Congrats ....They were great pictures......


----------



## vrocco1 (Feb 25, 2006)

Two excellent photos. This is going to be the best calander ever! How about a desk blotter to match? I've never been able to find a GR desk blotter. (and I really need one  )


----------



## PeggyK (Apr 16, 2005)

great choice for winners this month!!! Can't wait to get a calendar!!!


----------



## hgatesy (Feb 14, 2007)

Thanks everyone who voted for the picture of me and Bentley. As most of you know he is no longer with us..... which makes this picture all the more special to me. One of my favorites... it's on my desk at work and I often find myself just staring at it and avoiding my work. 

If he was here we would surely do our little happy dance around the room!! Miss you muppet!!


----------



## Ninde'Gold (Oct 21, 2006)

Yay!!! Those pics rock!  Congrats to the winners!


----------



## telsmith1 (Sep 11, 2006)

Awesome pictures. Congrats!


----------



## Pure Gold (Feb 27, 2007)

Wow....two awesome photos... Congratulations ~


----------



## jeffreyzone (Feb 8, 2006)

Congratulations! It was another great month!!!


----------



## LaurJen (Aug 10, 2006)

Beautiful pictures! Congrats to you both!


----------



## greg bell (May 24, 2005)

couple of great pics..congrats guys..


----------



## sleepyspencer (Feb 25, 2007)

Congratulations Heather, it is a great photo! It evokes a lot of emotion!


----------



## Gldiebr (Oct 10, 2006)

Congrats to both winners! They're both terrific shots.


----------



## lgnutah (Feb 26, 2007)

Great great choices!
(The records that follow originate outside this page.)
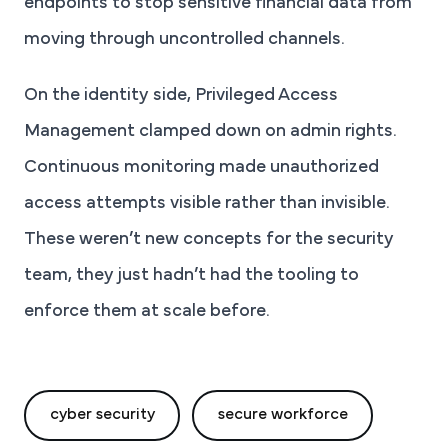
endpoints to stop sensitive financial data from
moving through uncontrolled channels.
On the identity side, Privileged Access
Management clamped down on admin rights.
Continuous monitoring made unauthorized
access attempts visible rather than invisible.
These weren’t new concepts for the security
team, they just hadn’t had the tooling to
enforce them at scale before.
cyber security
secure workforce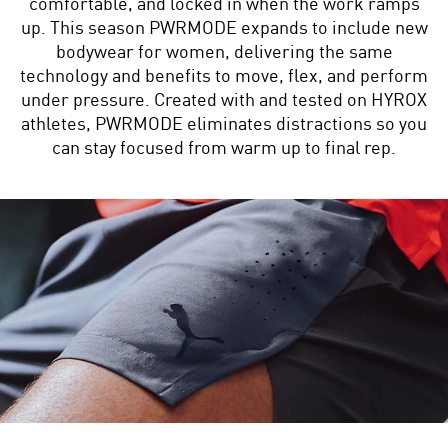
comfortable, and locked in when the work ramps
up. This season PWRMODE expands to include new
bodywear for women, delivering the same
technology and benefits to move, flex, and perform
under pressure. Created with and tested on HYROX
athletes, PWRMODE eliminates distractions so you
can stay focused from warm up to final rep.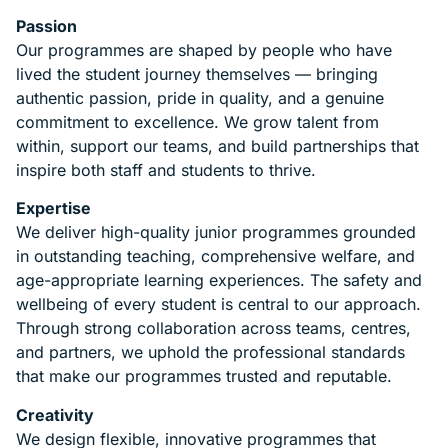
Passion
Our programmes are shaped by people who have
lived the student journey themselves — bringing
authentic passion, pride in quality, and a genuine
commitment to excellence. We grow talent from
within, support our teams, and build partnerships that
inspire both staff and students to thrive.
Expertise
We deliver high-quality junior programmes grounded
in outstanding teaching, comprehensive welfare, and
age-appropriate learning experiences. The safety and
wellbeing of every student is central to our approach.
Through strong collaboration across teams, centres,
and partners, we uphold the professional standards
that make our programmes trusted and reputable.
Creativity
We design flexible, innovative programmes that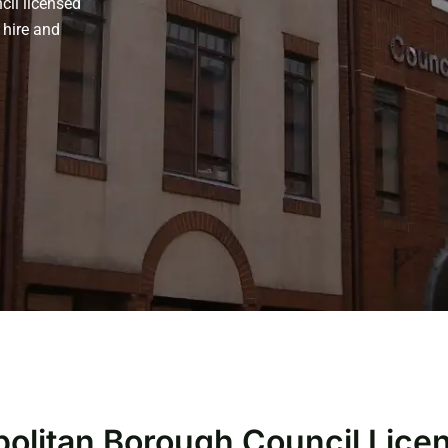
cil licensed
 hire and
opolitan Borough Council Lic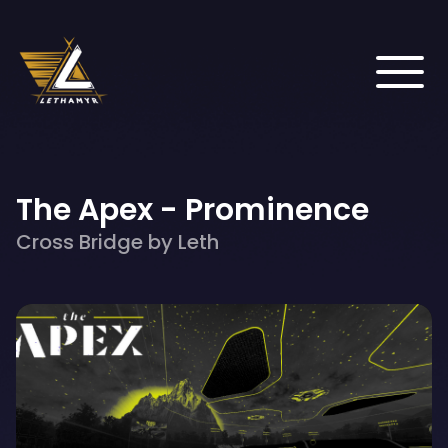
The Apex - Prominence
Cross Bridge by Leth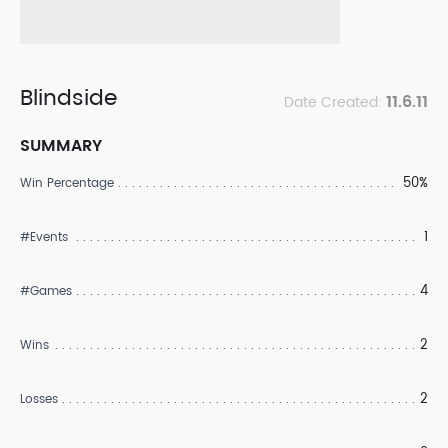
Blindside
11.6.11
Date Created:
SUMMARY
50%
Win Percentage
1
#Events
4
#Games
2
Wins
2
Losses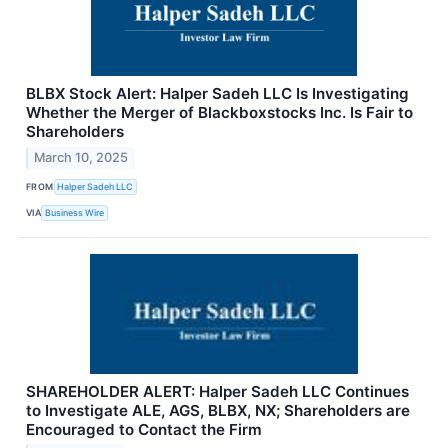
BLBX Stock Alert: Halper Sadeh LLC Is Investigating
Whether the Merger of Blackboxstocks Inc. Is Fair to
Shareholders
March 10, 2025
FROM
Halper Sadeh LLC
VIA
Business Wire
SHAREHOLDER ALERT: Halper Sadeh LLC Continues
to Investigate ALE, AGS, BLBX, NX; Shareholders are
Encouraged to Contact the Firm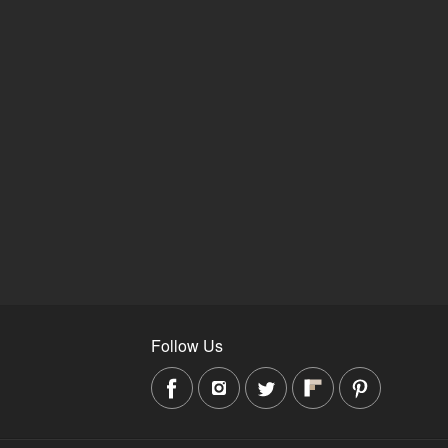
Follow Us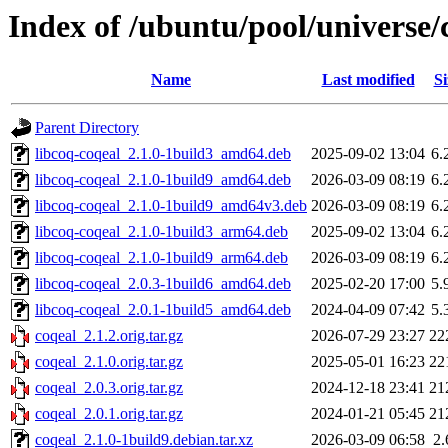
Index of /ubuntu/pool/universe/
Name
Last modified
Si
Parent Directory
libcoq-coqeal_2.1.0-1build3_amd64.deb
2025-09-02 13:04
6.
libcoq-coqeal_2.1.0-1build9_amd64.deb
2026-03-09 08:19
6.
libcoq-coqeal_2.1.0-1build9_amd64v3.deb
2026-03-09 08:19
6.
libcoq-coqeal_2.1.0-1build3_arm64.deb
2025-09-02 13:04
6.
libcoq-coqeal_2.1.0-1build9_arm64.deb
2026-03-09 08:19
6.
libcoq-coqeal_2.0.3-1build6_amd64.deb
2025-02-20 17:00
5.
libcoq-coqeal_2.0.1-1build5_amd64.deb
2024-04-09 07:42
5.
coqeal_2.1.2.orig.tar.gz
2026-07-29 23:27
22
coqeal_2.1.0.orig.tar.gz
2025-05-01 16:23
22
coqeal_2.0.3.orig.tar.gz
2024-12-18 23:41
21
coqeal_2.0.1.orig.tar.gz
2024-01-21 05:45
21
coqeal_2.1.0-1build9.debian.tar.xz
2026-03-09 06:58
2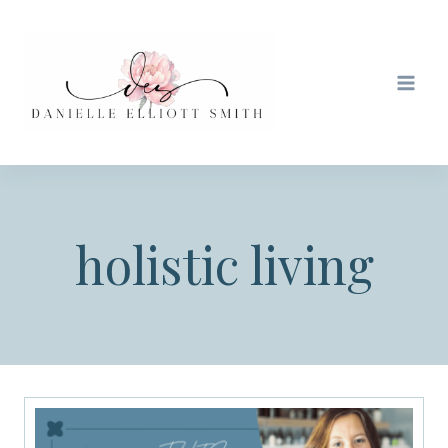
Skip
to
content
holistic living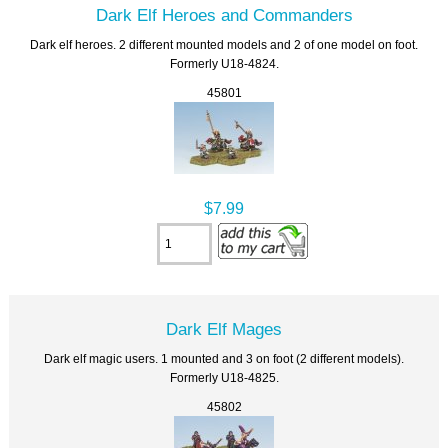
Dark Elf Heroes and Commanders
Dark elf heroes. 2 different mounted models and 2 of one model on foot.
Formerly U18-4824.
45801
$7.99
Dark Elf Mages
Dark elf magic users. 1 mounted and 3 on foot (2 different models).
Formerly U18-4825.
45802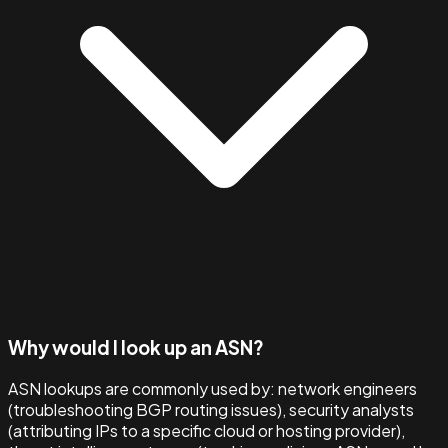
Why would I look up an ASN?
ASN lookups are commonly used by: network engineers
(troubleshooting BGP routing issues), security analysts
(attributing IPs to a specific cloud or hosting provider),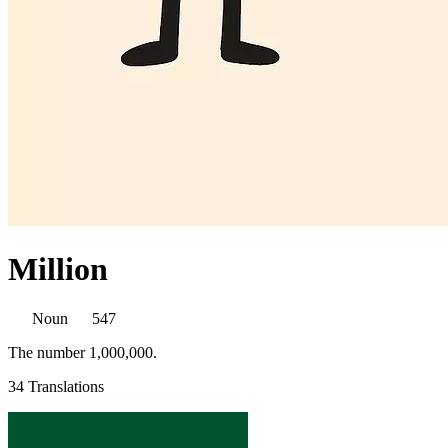
Million
Noun
547
The number 1,000,000.
34 Translations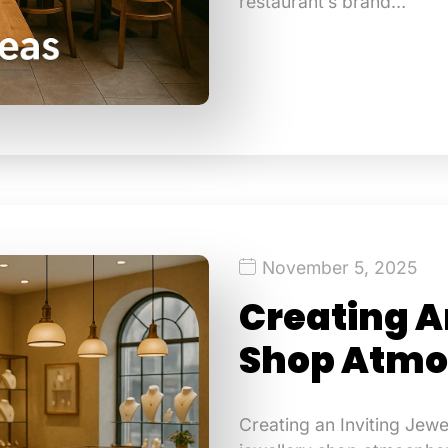
restaurant’s brand…
November 5, 2025
Creating A
Shop Atmo
Creating an Inviting Jew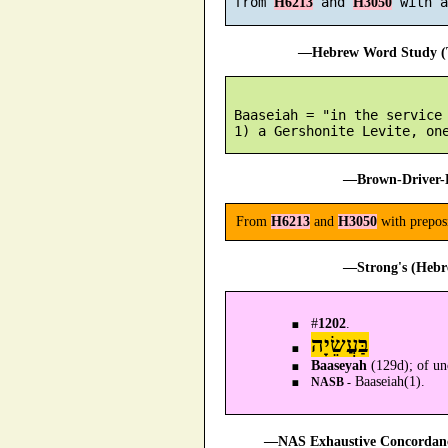
 from 
 and 
H6213
H3050
—Hebrew Word Study (T
 Baaseiah = "in the service 
—Brown-Driver-B
From
H6213
and
H3050
with preposi
—Strong's (Hebr
#
1202
.
בַּעֲשֵׂיָה
Baaseyah
(129d); of un
Baaseiah(1).
NASB -
—NAS Exhaustive Concordance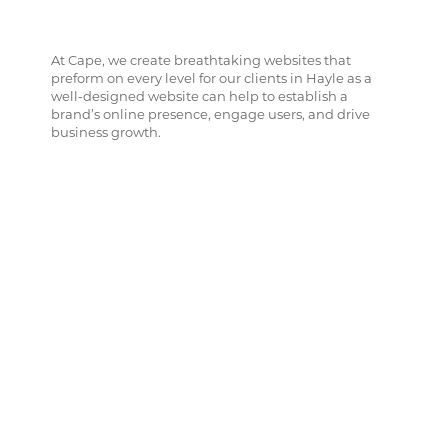
At Cape, we create breathtaking websites that
preform on every level for our clients in Hayle as a
well-designed website can help to establish a
brand’s online presence, engage users, and drive
business growth.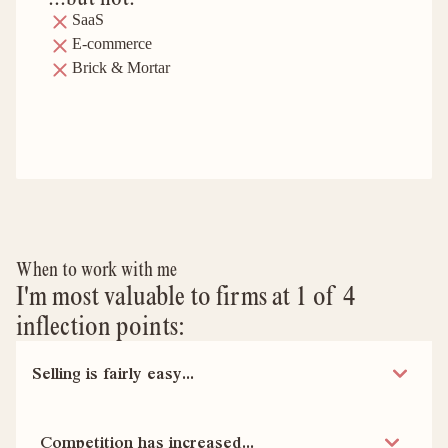
SaaS
E-commerce
Brick & Mortar
When to work with me
I'm most valuable to firms at 1 of 4
inflection points:
Selling is fairly easy...
Competition has increased...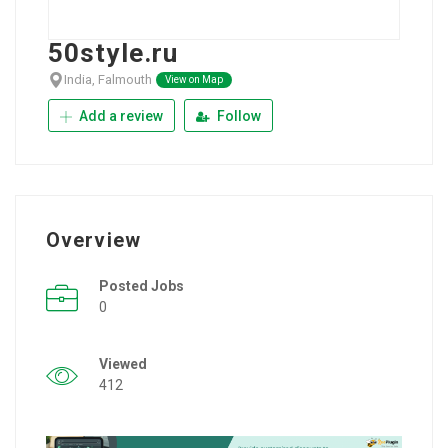
50style.ru
India, Falmouth
View on Map
Add a review
Follow
Overview
Posted Jobs
0
Viewed
412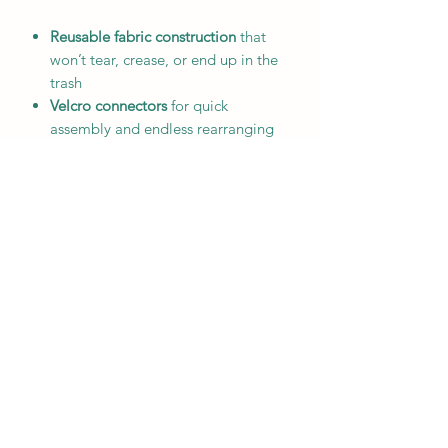
Reusable fabric construction
that
won’t tear, crease, or end up in the
trash
Velcro connectors
for quick
assembly and endless rearranging
Multiple themed options
including
Christmas, Easter, birthdays, and
team colors
Lightweight and versatile
—perfect
for mantels, classrooms, parties,
and kids’ rooms
Custom orders available
to create a
chain that’s uniquely yours
A charming, sustainable alternative to
disposable décor, these fabric chains
make every celebration feel special
while keeping waste to a minimum.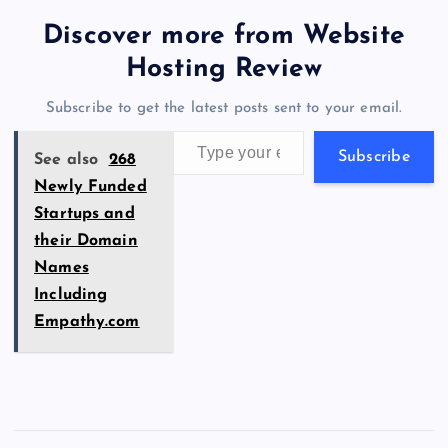
tt
e
se
at
ck
ai
ar
b
d
y
t
dI
r
t
d
ot
er
gr
n
s
er
l
e
Discover more from Website
o
o
n
s
a
g
A
N
Hosting Review
o
n
m
er
p
e
Subscribe to get the latest posts sent to your email.
k
p
w
Type your email…
s
Subscribe
See also
268
Newly Funded
Startups and
their Domain
Names
Including
Empathy.com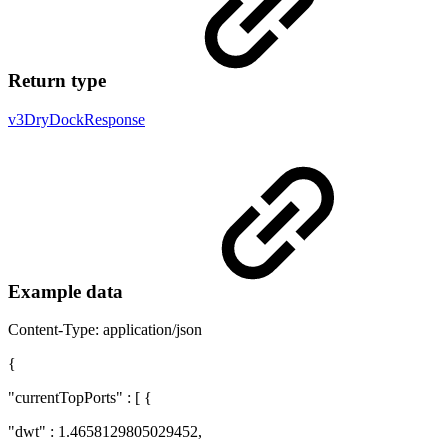
Return type
v3DryDockResponse
Example data
Content-Type: application/json
{
"currentTopPorts" : [ {
"dwt" : 1.4658129805029452,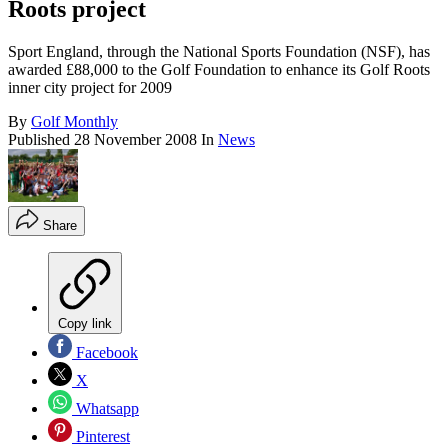
Roots project
Sport England, through the National Sports Foundation (NSF), has
awarded £88,000 to the Golf Foundation to enhance its Golf Roots
inner city project for 2009
By
Golf Monthly
Published
28 November 2008
In
News
Share
Copy link
Facebook
X
Whatsapp
Pinterest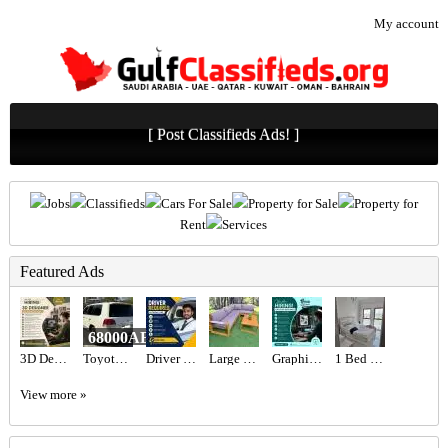
My account
[ Post Classifieds Ads! ]
Jobs
Classifieds
Cars For Sale
Property for Sale
Property for
Rent
Services
Featured Ads
68000AED
3D Designer Required in Dubai
Toyota Landcruiser landcruiser
Driver Required in Dubai
Large Wooden Outdoor Garden Sofa Set
Graphic designer Required in Dubai
1 Bed 1 Bath Apartment
View more »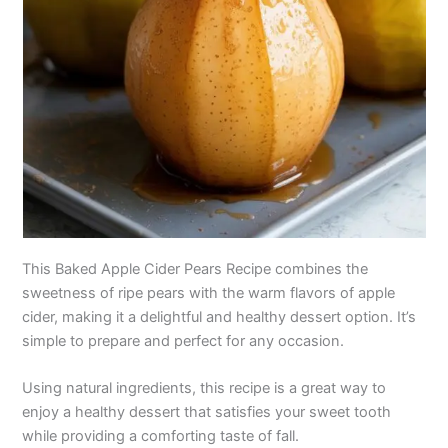
This Baked Apple Cider Pears Recipe combines the
sweetness of ripe pears with the warm flavors of apple
cider, making it a delightful and healthy dessert option. It’s
simple to prepare and perfect for any occasion.
Using natural ingredients, this recipe is a great way to
enjoy a healthy dessert that satisfies your sweet tooth
while providing a comforting taste of fall.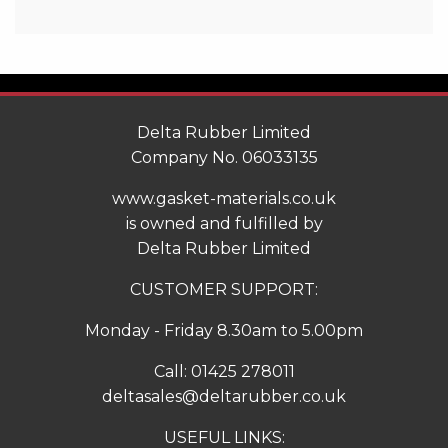
Delta Rubber Limited
Company No. 06033135
www.gasket-materials.co.uk
is owned and fulfilled by
Delta Rubber Limited
CUSTOMER SUPPORT:
Monday - Friday 8.30am to 5.00pm
Call:
01425 278011
deltasales@deltarubber.co.uk
USEFUL LINKS: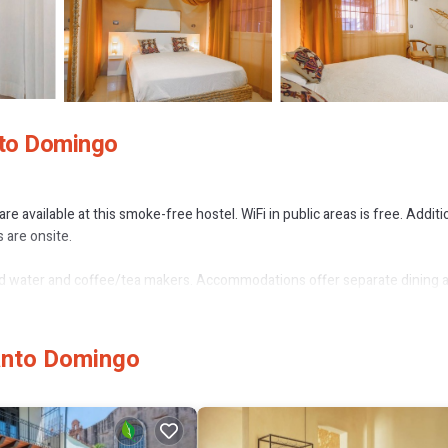
nto Domingo
 available at this smoke-free hostel. WiFi in public areas is free. Additio
 are onsite.
water and coffee/tea makers. Accommodations offer separate dining 
y wireless Internet access (speed: 500+ Mbps (good for 6+ people or 10
n request.
or nearby; fees may apply.
Santo Domingo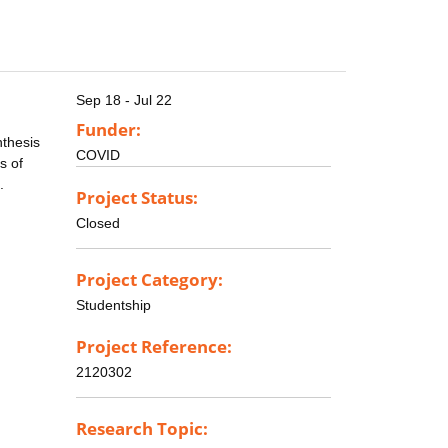
Sep 18 - Jul 22
Funder:
nthesis
COVID
s of
.
Project Status:
Closed
Project Category:
Studentship
Project Reference:
2120302
Research Topic: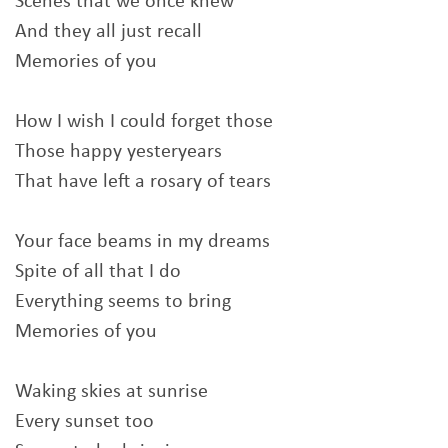
Scenes that we once knew
And they all just recall
Memories of you
How I wish I could forget those
Those happy yesteryears
That have left a rosary of tears
Your face beams in my dreams
Spite of all that I do
Everything seems to bring
Memories of you
Waking skies at sunrise
Every sunset too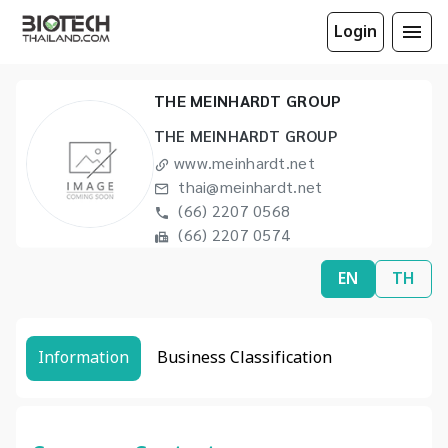
Login
THE MEINHARDT GROUP
THE MEINHARDT GROUP
www.meinhardt.net
thai@meinhardt.net
(66) 2207 0568
(66) 2207 0574
EN
TH
Information
Business Classification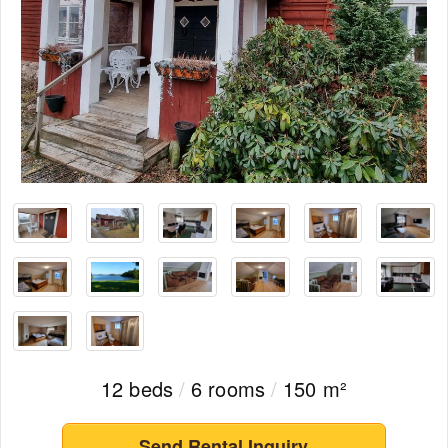
12 beds
/
6 rooms
/
150 m²
Send Rental Inquiry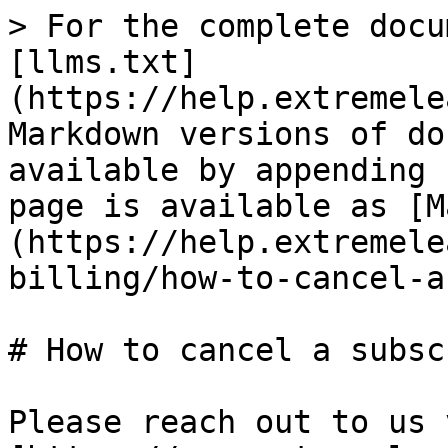
> For the complete docu
[llms.txt]
(https://help.extremele
Markdown versions of do
available by appending 
page is available as [M
(https://help.extremele
billing/how-to-cancel-a
# How to cancel a subsc
Please reach out to us v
The picture of Tom in the snow would make anyone smile and the picture of Bentley just makes me sigh.


----------



## davebeech (Feb 11, 2006)

Thanks to everybody who voted for Tom, he is well chuffed !!
Those were all great pics in both competitions and I think we've done really well to win.

And thanks to Rick again for his time and effort for pulling the whole thing off,

Cheers.


----------



## Tuckman (Feb 26, 2007)

Great shot of Tom
Love the pic of Bentley and you......True Love
Mike


----------